Elma Napier
Elma Napier was the grandmother of historian Lennox Honychurch and the first woman to be elected to a Caribbean parliament. She was born Elma Gordon-Cumming in 1892 in Scotland, the daughter of Sir William Gordon-Cumming and Florence Josephine Gordon-Cumming.
Sir William Gordon-Cumming was a Lieutenant-Colonel in the 4th Battalion of The Scots Guards who fell out of favour with Prince of Wales (later King Edward VII) and Queen Victoria in 1891 for the Royal Baccarat Scandal and was subsequently dismissed from the army. The family’s fortune dwindled following the ordeal and the estate of his heiress wife slumped in the marriage.
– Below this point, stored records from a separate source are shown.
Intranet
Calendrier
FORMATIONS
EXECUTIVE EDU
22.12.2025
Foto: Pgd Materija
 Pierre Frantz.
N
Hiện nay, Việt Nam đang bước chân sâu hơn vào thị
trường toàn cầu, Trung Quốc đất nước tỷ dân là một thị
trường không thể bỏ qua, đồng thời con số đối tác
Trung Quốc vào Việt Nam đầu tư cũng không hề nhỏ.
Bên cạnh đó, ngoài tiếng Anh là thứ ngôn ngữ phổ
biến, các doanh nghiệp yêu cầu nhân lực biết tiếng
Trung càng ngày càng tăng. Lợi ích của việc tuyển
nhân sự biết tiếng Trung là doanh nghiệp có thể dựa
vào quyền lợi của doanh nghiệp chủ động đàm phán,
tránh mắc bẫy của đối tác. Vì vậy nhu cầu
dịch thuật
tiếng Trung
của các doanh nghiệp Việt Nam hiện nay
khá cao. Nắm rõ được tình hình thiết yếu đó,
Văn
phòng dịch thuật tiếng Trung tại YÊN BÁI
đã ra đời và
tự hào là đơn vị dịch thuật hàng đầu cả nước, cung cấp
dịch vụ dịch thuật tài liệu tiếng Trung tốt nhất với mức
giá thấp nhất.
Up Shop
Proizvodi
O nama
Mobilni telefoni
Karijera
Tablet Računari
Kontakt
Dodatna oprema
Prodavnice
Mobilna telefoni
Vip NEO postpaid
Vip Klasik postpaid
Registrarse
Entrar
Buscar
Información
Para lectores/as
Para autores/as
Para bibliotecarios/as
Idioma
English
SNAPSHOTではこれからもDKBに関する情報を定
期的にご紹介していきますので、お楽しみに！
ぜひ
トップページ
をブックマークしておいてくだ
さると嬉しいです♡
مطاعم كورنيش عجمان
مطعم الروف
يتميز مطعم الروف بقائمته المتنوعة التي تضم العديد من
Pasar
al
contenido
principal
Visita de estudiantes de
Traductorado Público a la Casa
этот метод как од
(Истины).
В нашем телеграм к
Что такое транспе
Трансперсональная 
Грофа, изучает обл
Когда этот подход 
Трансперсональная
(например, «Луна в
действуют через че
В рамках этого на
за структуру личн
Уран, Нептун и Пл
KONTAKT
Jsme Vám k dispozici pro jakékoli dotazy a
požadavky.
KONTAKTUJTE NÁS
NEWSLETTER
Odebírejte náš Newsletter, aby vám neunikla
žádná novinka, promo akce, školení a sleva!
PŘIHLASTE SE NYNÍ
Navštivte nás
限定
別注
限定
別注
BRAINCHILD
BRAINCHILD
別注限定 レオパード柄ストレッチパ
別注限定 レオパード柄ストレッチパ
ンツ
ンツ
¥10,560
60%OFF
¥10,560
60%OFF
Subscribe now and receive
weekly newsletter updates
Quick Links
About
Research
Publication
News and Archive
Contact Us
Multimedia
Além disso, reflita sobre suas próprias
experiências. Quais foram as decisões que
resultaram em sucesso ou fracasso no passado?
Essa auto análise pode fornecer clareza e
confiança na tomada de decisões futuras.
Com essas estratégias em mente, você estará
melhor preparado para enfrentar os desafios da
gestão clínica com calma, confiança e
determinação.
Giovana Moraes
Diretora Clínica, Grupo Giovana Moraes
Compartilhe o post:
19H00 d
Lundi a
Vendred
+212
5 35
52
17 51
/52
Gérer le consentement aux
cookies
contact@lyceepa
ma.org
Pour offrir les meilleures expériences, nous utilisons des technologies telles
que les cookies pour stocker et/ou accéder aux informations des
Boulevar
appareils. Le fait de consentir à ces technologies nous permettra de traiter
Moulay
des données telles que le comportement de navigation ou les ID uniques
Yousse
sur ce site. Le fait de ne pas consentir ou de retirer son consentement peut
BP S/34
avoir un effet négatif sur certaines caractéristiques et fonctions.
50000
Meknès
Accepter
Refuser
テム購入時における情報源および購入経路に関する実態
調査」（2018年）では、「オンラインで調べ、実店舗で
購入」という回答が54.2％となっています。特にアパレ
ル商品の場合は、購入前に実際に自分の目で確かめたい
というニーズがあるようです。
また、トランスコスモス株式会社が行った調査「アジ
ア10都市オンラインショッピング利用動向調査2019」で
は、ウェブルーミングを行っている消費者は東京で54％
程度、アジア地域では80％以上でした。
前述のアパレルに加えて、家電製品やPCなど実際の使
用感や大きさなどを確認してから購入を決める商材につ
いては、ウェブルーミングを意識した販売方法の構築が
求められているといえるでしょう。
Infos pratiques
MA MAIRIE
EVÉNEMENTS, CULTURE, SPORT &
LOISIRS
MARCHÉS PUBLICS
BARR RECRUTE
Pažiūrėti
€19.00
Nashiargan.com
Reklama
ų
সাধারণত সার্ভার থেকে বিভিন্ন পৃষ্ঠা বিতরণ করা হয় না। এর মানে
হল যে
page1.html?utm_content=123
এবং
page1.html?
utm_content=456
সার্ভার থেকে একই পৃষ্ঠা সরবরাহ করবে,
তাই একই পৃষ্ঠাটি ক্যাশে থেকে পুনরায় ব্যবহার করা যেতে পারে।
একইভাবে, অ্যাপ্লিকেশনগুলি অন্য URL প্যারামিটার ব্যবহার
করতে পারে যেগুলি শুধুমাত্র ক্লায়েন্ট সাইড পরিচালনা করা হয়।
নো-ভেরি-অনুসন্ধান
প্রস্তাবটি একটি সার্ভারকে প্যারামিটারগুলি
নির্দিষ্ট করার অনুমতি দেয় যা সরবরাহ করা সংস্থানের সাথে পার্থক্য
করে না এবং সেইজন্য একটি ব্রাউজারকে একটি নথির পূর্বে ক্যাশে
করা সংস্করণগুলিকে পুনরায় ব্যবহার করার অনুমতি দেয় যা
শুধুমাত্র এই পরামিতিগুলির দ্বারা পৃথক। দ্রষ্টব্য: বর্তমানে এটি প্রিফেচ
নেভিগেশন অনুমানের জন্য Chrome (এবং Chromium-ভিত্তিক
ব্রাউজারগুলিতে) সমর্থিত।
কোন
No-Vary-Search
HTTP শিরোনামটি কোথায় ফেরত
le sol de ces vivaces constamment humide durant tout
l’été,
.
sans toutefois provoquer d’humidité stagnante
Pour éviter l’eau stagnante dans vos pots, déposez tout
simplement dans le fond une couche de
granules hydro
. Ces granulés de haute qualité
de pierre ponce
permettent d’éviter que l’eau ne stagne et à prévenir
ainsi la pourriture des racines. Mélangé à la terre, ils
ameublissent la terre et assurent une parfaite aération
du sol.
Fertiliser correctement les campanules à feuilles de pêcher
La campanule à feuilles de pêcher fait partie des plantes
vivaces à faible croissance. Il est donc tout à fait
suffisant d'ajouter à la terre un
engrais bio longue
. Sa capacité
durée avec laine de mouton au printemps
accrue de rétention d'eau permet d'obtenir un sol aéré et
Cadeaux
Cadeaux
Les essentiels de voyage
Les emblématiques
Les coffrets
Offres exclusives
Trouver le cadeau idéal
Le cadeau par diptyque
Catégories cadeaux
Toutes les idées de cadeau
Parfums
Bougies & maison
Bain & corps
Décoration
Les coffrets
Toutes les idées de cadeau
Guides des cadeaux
Elma married Captain Maurice Anthony Crutchley Gibbs in 1912 and they had two children – Ronald and Daphne. The couple moved to Australia where they lived for 9 years. Elma sued to divorce her husband when she met and fell in love with another Englishman, Lennox Pelham Napier. She got her divorce and lost custody of her two children before marrying Napier in 1924 and had two other children – Patricia and Michael.
Elma and Napier visited Dominica on a Caribbean cruise ship in 1931 but returned to the island and settled near the village of Calibishie in 1932. The named the house they built Pointe Baptiste. Lennox Napier died in 1940 and Elma later joined politics. She won an election to Dominica’s Legislative Council and worked to develop local government and grassroots politics. She also worked on forest conservation while several foreign guests such as Princess Margaret, Somerset Maugham, Patrick Leigh Fermor, and Noel Coward visited her residence at Pointe Baptiste.
At different times of her life, Elma Napier came to be known as Elma Gibbs and Elizabeth Garner. In the 1930s, she wrote two novels – Duet in Discord (1936) and A Flying Fish Whispered (1938). She also wrote three memoirs – Youth is a Blunder (1948), Winter is in July (1949), and Black and White Sands (written in 1962 but published in 2009). She had earlier written Nothing So Blue (1927) and Carnival in Martinique (1951).
Elma Napier died in 1973, aged 81, in Calibishie. She was buried beside her late husband in Pointe Baptiste. The Dominican government honoured her posthumously by putting her portrait on a postage stamp.